#### [Exercise prompt]
With "table" as the search word, show every line of the material that has it.

*** Data section ***

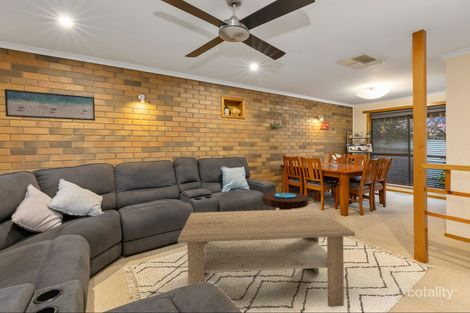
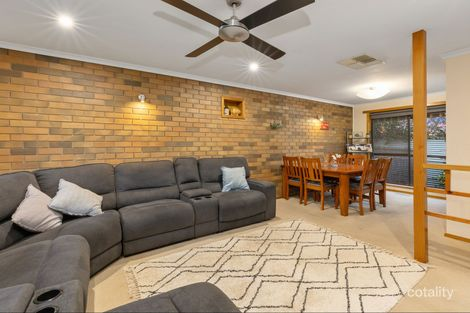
- side table [261,192,310,210]
- wall art [4,88,96,122]
- coffee table [177,208,356,308]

*** End of Data section ***

#### [Result below]
- side table [261,192,310,210]
- coffee table [177,208,356,308]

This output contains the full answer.